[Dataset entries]
--- Begin ---
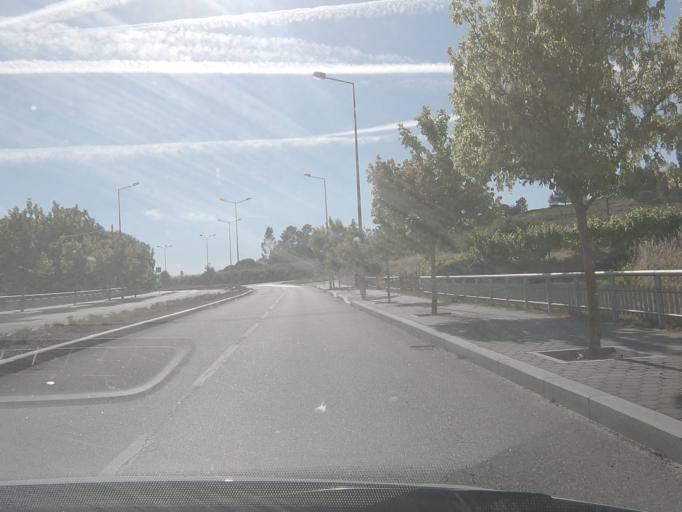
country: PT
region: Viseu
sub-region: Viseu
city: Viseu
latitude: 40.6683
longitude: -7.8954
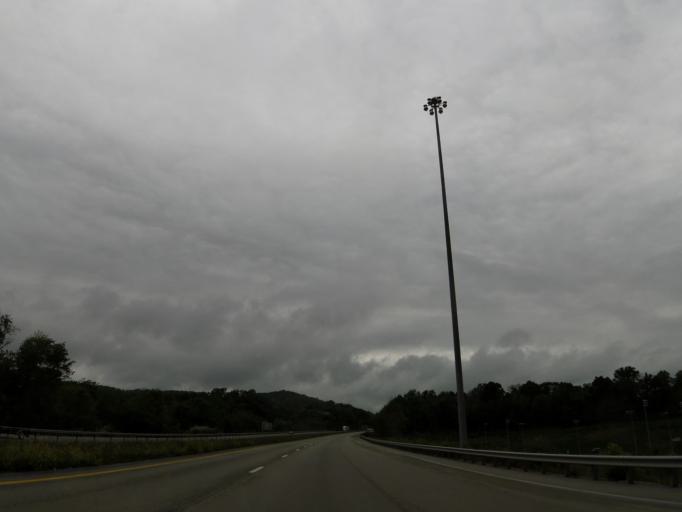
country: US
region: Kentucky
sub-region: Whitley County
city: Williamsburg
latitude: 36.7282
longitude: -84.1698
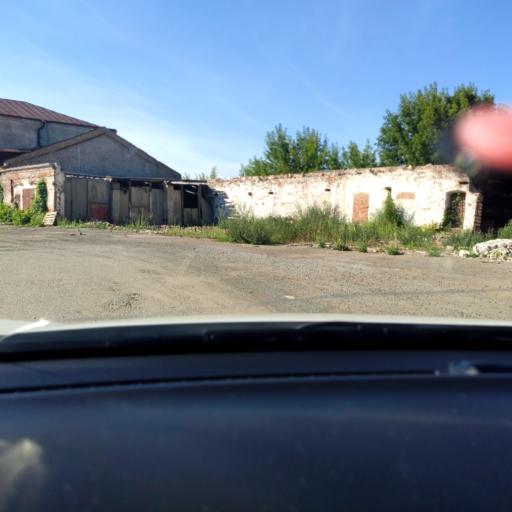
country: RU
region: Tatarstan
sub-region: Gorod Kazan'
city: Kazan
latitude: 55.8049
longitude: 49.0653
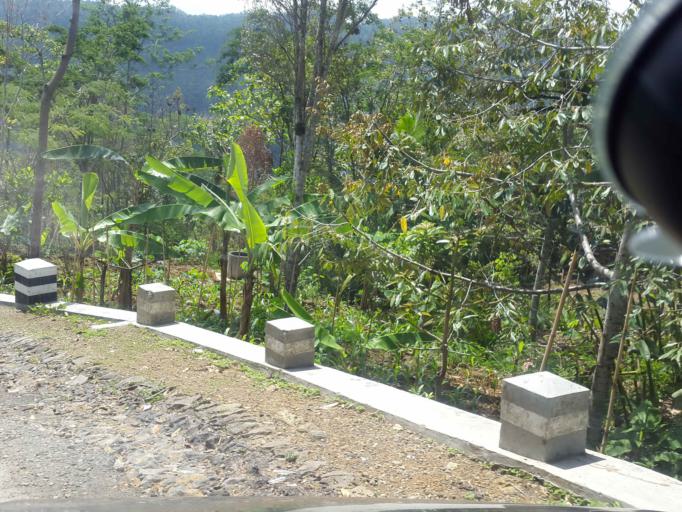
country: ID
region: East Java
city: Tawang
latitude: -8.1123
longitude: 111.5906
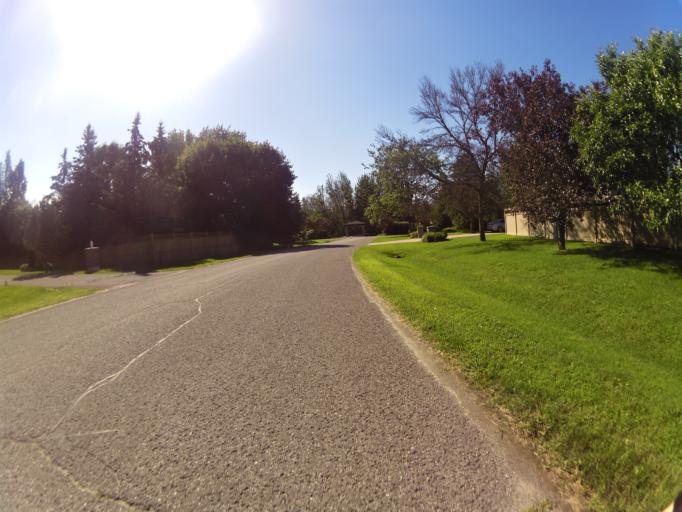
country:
--- End ---
## WORK TO BE COMPLETED
Transcribe the lines above from the one containing "region: Tatarstan" through the end of the lines, keeping each line as it appears. Leave the pictures out of your copy.

## RESULT OF THE EXERCISE
region: Tatarstan
sub-region: Gorod Kazan'
city: Kazan
latitude: 55.8049
longitude: 49.0653
country: ID
region: East Java
city: Tawang
latitude: -8.1123
longitude: 111.5906
country:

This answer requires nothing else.